_Exercise aim:_
The records that follow are to be repeated exactly, with the pictures removed.

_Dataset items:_
..........

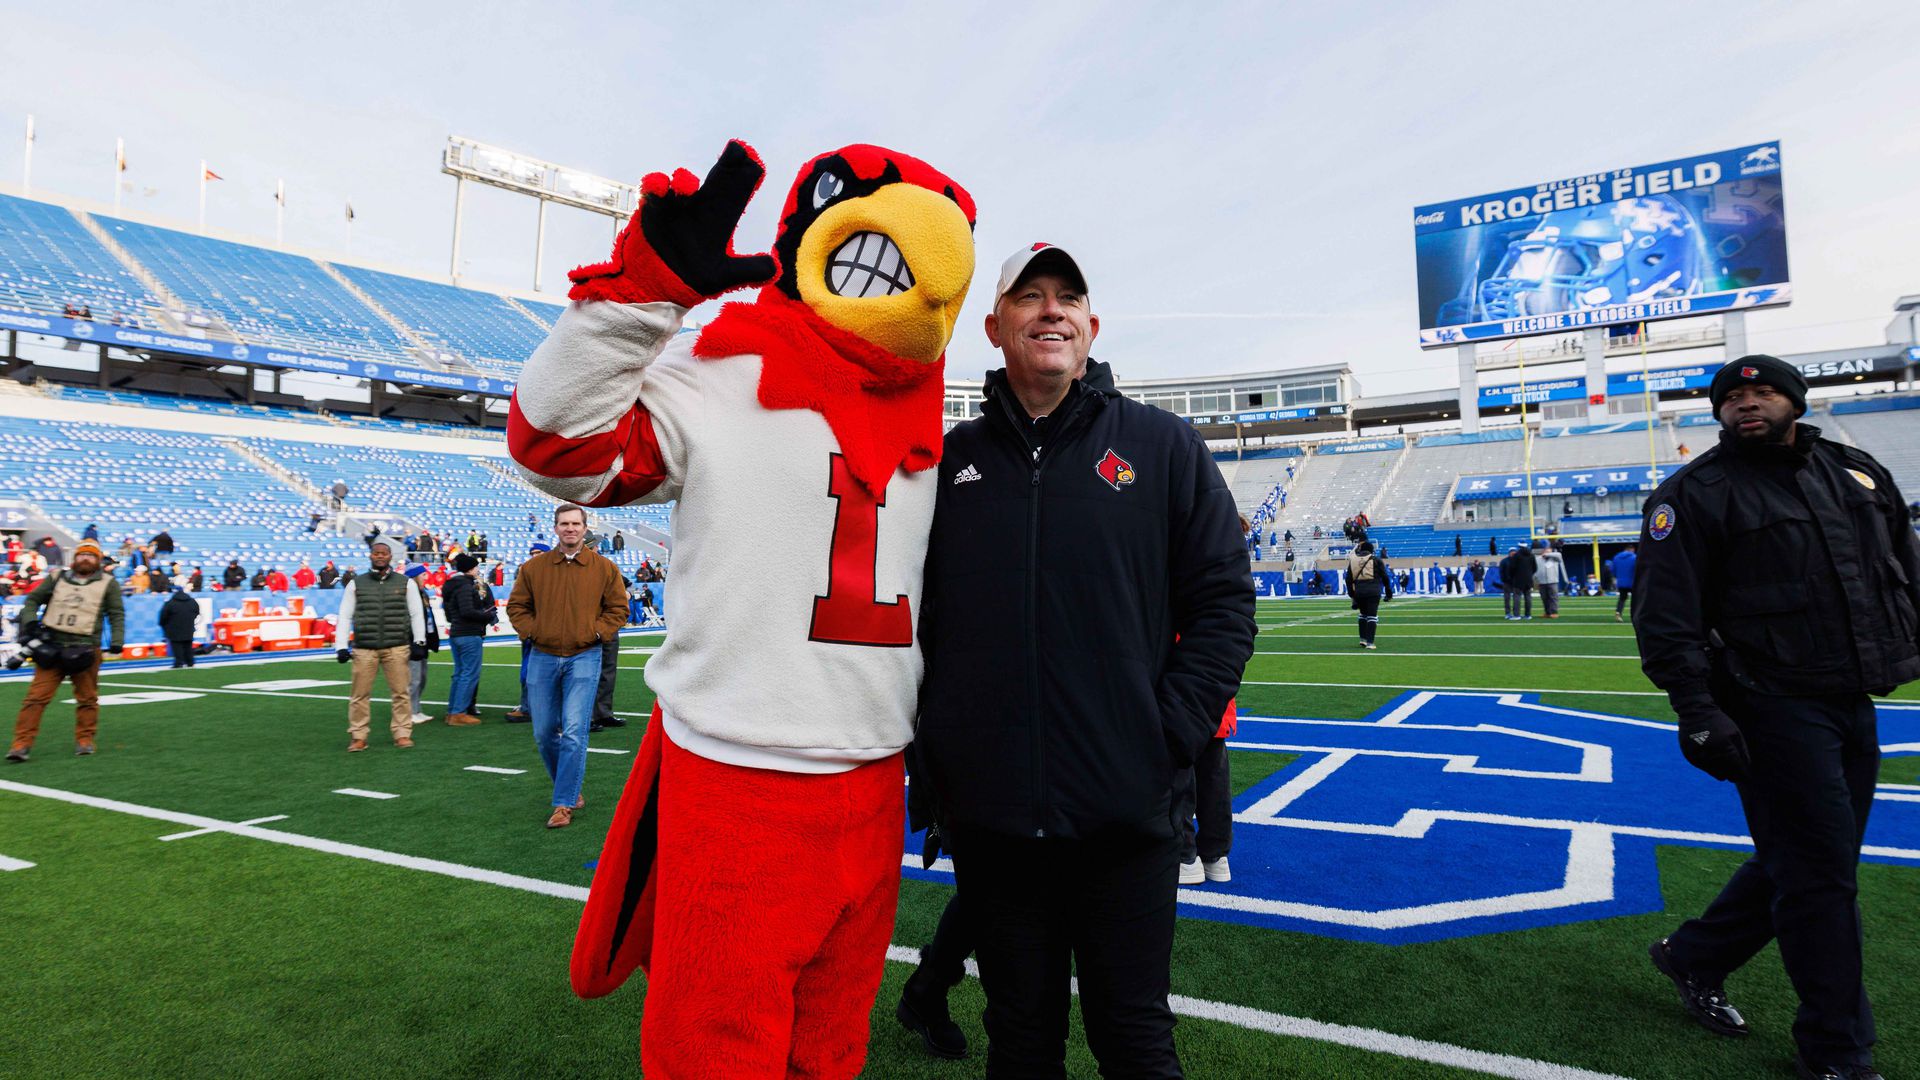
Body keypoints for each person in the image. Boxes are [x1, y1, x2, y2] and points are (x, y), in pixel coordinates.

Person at [910, 243, 1256, 1077]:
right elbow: (914, 621)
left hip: (1125, 815)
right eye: (1029, 296)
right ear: (994, 327)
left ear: (1091, 326)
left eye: (1067, 297)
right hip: (994, 821)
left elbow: (1223, 602)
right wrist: (944, 758)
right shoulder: (946, 463)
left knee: (1133, 1038)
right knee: (1020, 1040)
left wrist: (1163, 736)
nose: (1051, 310)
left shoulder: (1163, 446)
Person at [1633, 355, 1917, 1080]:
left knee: (1814, 859)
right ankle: (1837, 1052)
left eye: (1762, 391)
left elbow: (1902, 571)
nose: (1746, 403)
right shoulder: (1693, 493)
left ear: (1794, 400)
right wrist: (1697, 709)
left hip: (1851, 694)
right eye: (1732, 396)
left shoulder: (1855, 471)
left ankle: (1694, 954)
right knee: (1821, 880)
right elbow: (1665, 617)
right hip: (1766, 701)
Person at [504, 505, 625, 828]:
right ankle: (569, 788)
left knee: (574, 730)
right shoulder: (533, 567)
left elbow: (618, 608)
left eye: (575, 523)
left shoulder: (604, 568)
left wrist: (596, 632)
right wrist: (533, 632)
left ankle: (563, 803)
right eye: (564, 523)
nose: (570, 528)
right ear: (556, 528)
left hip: (584, 655)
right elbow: (517, 606)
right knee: (544, 732)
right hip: (542, 655)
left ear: (584, 528)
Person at [8, 539, 125, 762]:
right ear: (75, 557)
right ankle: (21, 744)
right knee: (35, 698)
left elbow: (116, 613)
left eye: (90, 555)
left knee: (87, 699)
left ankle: (85, 740)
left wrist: (117, 640)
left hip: (86, 647)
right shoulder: (56, 577)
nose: (85, 559)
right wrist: (31, 622)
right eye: (81, 555)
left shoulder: (108, 583)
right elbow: (33, 599)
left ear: (98, 560)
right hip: (51, 645)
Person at [332, 537, 427, 752]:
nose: (380, 556)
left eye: (384, 553)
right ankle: (358, 735)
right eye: (377, 553)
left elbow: (416, 614)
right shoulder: (356, 583)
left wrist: (419, 641)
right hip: (364, 648)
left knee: (401, 693)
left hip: (397, 646)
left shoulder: (406, 583)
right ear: (371, 556)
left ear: (390, 556)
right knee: (359, 695)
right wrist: (341, 646)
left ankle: (402, 733)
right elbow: (345, 615)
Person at [1175, 700, 1238, 884]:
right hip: (1216, 705)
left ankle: (1184, 855)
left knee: (1179, 773)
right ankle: (1215, 855)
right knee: (1214, 776)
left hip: (1181, 707)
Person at [441, 553, 495, 725]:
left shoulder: (452, 585)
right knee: (469, 673)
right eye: (476, 567)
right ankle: (458, 712)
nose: (478, 570)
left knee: (460, 673)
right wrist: (487, 616)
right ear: (471, 568)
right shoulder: (465, 586)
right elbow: (467, 611)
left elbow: (451, 613)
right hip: (469, 633)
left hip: (457, 632)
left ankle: (453, 710)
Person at [1345, 538, 1393, 649]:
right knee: (1372, 615)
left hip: (1359, 591)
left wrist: (1352, 594)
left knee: (1363, 614)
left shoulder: (1353, 561)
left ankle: (1363, 639)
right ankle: (1370, 643)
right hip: (1373, 590)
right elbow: (1385, 577)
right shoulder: (1376, 560)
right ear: (1371, 550)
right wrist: (1388, 592)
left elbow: (1348, 579)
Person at [159, 586, 199, 667]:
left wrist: (164, 625)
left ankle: (179, 663)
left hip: (174, 628)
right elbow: (197, 612)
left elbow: (163, 616)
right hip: (188, 627)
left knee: (176, 646)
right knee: (188, 645)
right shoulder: (192, 601)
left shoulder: (170, 603)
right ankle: (190, 662)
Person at [1502, 544, 1536, 620]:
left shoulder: (1516, 556)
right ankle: (1528, 615)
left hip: (1518, 580)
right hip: (1528, 580)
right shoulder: (1531, 555)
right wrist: (1529, 575)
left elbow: (1512, 568)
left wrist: (1514, 576)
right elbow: (1535, 568)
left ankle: (1517, 615)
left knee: (1517, 597)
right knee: (1528, 597)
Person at [1534, 541, 1565, 619]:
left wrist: (1547, 554)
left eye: (1548, 549)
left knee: (1553, 597)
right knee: (1544, 598)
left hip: (1552, 581)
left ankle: (1554, 612)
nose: (1547, 551)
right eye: (1545, 550)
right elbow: (1536, 570)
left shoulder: (1554, 558)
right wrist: (1537, 581)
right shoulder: (1538, 559)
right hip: (1542, 582)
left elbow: (1559, 555)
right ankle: (1547, 612)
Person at [1611, 543, 1637, 622]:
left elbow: (1613, 570)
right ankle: (1635, 615)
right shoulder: (1634, 557)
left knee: (1622, 599)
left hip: (1621, 582)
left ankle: (1618, 613)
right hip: (1633, 581)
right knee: (1636, 599)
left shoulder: (1616, 557)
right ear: (1632, 549)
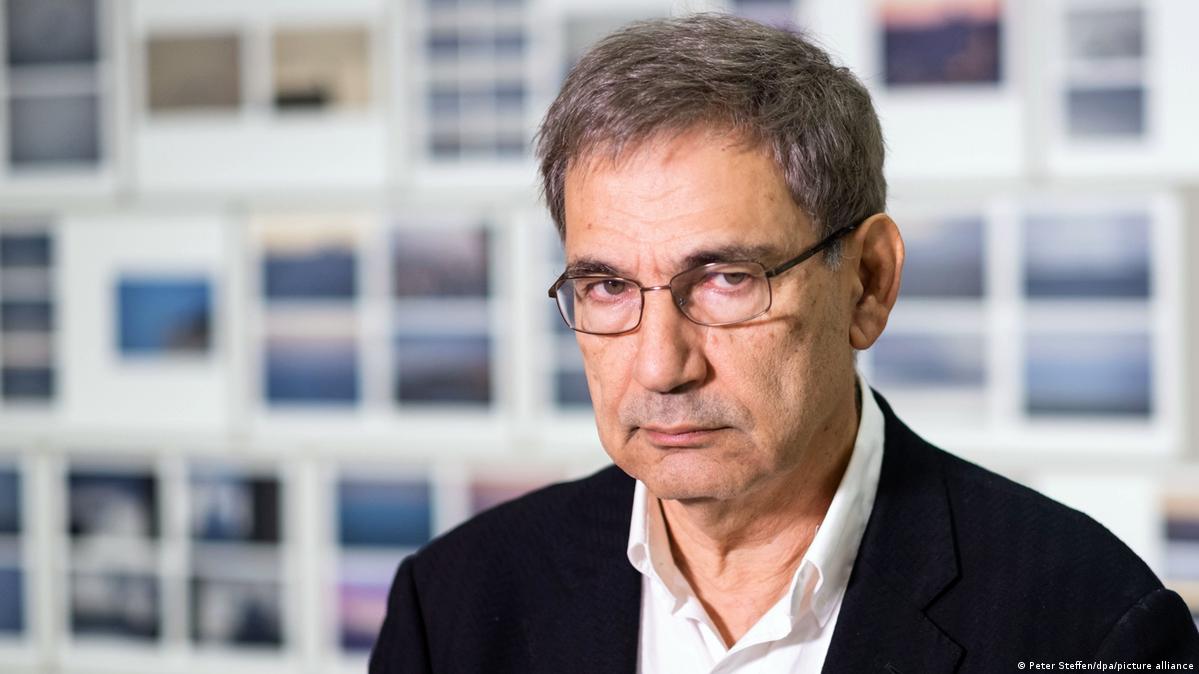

..........

_Response area:_
Body keypoints for each person in the image. Boxes are [x1, y1, x2, y2] and points are (x, y), in pixel coordinates.

Person at [910, 243, 1256, 1077]:
right elbow: (914, 621)
left hip: (1125, 815)
right eye: (1029, 296)
right ear: (994, 327)
left ear: (1091, 326)
left eye: (1067, 297)
right hip: (994, 821)
left elbow: (1223, 602)
right wrist: (944, 758)
right shoulder: (946, 463)
left knee: (1133, 1038)
right knee: (1020, 1040)
left wrist: (1163, 736)
nose: (1051, 310)
left shoulder: (1163, 446)
Person at [1633, 355, 1917, 1080]:
left knee: (1814, 859)
right ankle: (1837, 1052)
left eye: (1762, 391)
left elbow: (1902, 571)
nose: (1746, 403)
right shoulder: (1693, 493)
left ear: (1794, 400)
right wrist: (1697, 709)
left hip: (1851, 694)
right eye: (1732, 396)
left shoulder: (1855, 471)
left ankle: (1694, 954)
right knee: (1821, 880)
right elbow: (1665, 617)
right hip: (1766, 701)
Person at [504, 505, 625, 828]:
right ankle: (569, 788)
left knee: (574, 730)
right shoulder: (533, 567)
left elbow: (618, 608)
left eye: (575, 523)
left shoulder: (604, 568)
left wrist: (596, 632)
right wrist: (533, 632)
left ankle: (563, 803)
right eye: (564, 523)
nose: (570, 528)
right ear: (556, 528)
left hip: (584, 655)
right elbow: (517, 606)
right knee: (544, 732)
right hip: (542, 655)
left ear: (584, 528)
Person at [8, 539, 125, 762]:
right ear: (75, 557)
right ankle: (21, 744)
right knee: (35, 698)
left elbow: (116, 613)
left eye: (90, 555)
left knee: (87, 699)
left ankle: (85, 740)
left wrist: (117, 640)
left hip: (86, 647)
right shoulder: (56, 577)
nose: (85, 559)
right wrist: (31, 622)
right eye: (81, 555)
left shoulder: (108, 583)
right elbow: (33, 599)
left ear: (98, 560)
right hip: (51, 645)
Person at [332, 537, 427, 752]:
nose: (380, 556)
left eye: (384, 553)
right ankle: (358, 735)
right eye: (377, 553)
left elbow: (416, 614)
right shoulder: (356, 583)
left wrist: (419, 641)
right hip: (364, 648)
left knee: (401, 693)
left hip: (397, 646)
left shoulder: (406, 583)
right ear: (371, 556)
left ear: (390, 556)
right knee: (359, 695)
right wrist: (341, 646)
left ankle: (402, 733)
right elbow: (345, 615)
Person at [1175, 700, 1238, 884]:
right hip: (1216, 705)
left ankle: (1184, 855)
left knee: (1179, 773)
right ankle: (1215, 855)
right knee: (1214, 776)
left hip: (1181, 707)
Person at [441, 553, 495, 725]:
left shoulder: (452, 585)
right knee: (469, 673)
right eye: (476, 567)
right ankle: (458, 712)
nose: (478, 570)
left knee: (460, 673)
right wrist: (487, 616)
right ear: (471, 568)
right shoulder: (465, 586)
right elbow: (467, 611)
left elbow: (451, 613)
right hip: (469, 633)
left hip: (457, 632)
left ankle: (453, 710)
Person at [1345, 538, 1393, 649]:
right knee: (1372, 615)
left hip: (1359, 591)
left wrist: (1352, 594)
left knee: (1363, 614)
left shoulder: (1353, 561)
left ankle: (1363, 639)
right ankle: (1370, 643)
right hip: (1373, 590)
right elbow: (1385, 577)
right shoulder: (1376, 560)
right ear: (1371, 550)
right wrist: (1388, 592)
left elbow: (1348, 579)
Person at [159, 586, 199, 667]:
left wrist: (164, 625)
left ankle: (179, 663)
left hip: (174, 628)
right elbow: (197, 612)
left elbow: (163, 616)
right hip: (188, 627)
left knee: (176, 646)
right knee: (188, 645)
right shoulder: (192, 601)
left shoulder: (170, 603)
right ankle: (190, 662)
Person at [1502, 544, 1536, 620]:
left shoulder: (1516, 556)
right ankle: (1528, 615)
left hip: (1518, 580)
right hip: (1528, 580)
right shoulder: (1531, 555)
right wrist: (1529, 575)
left elbow: (1512, 568)
left wrist: (1514, 576)
right elbow: (1535, 568)
left ankle: (1517, 615)
left knee: (1517, 597)
right knee: (1528, 597)
Person at [1534, 541, 1565, 619]:
left wrist: (1547, 554)
left eye: (1548, 549)
left knee: (1553, 597)
right knee: (1544, 598)
left hip: (1552, 581)
left ankle: (1554, 612)
nose: (1547, 551)
right eye: (1545, 550)
right elbow: (1536, 570)
left shoulder: (1554, 558)
right wrist: (1537, 581)
right shoulder: (1538, 559)
right hip: (1542, 582)
left elbow: (1559, 555)
right ankle: (1547, 612)
Person at [1611, 543, 1637, 622]:
left elbow: (1613, 570)
right ankle: (1635, 615)
right shoulder: (1634, 557)
left knee: (1622, 599)
left hip: (1621, 582)
left ankle: (1618, 613)
right hip: (1633, 581)
right knee: (1636, 599)
left shoulder: (1616, 557)
right ear: (1632, 549)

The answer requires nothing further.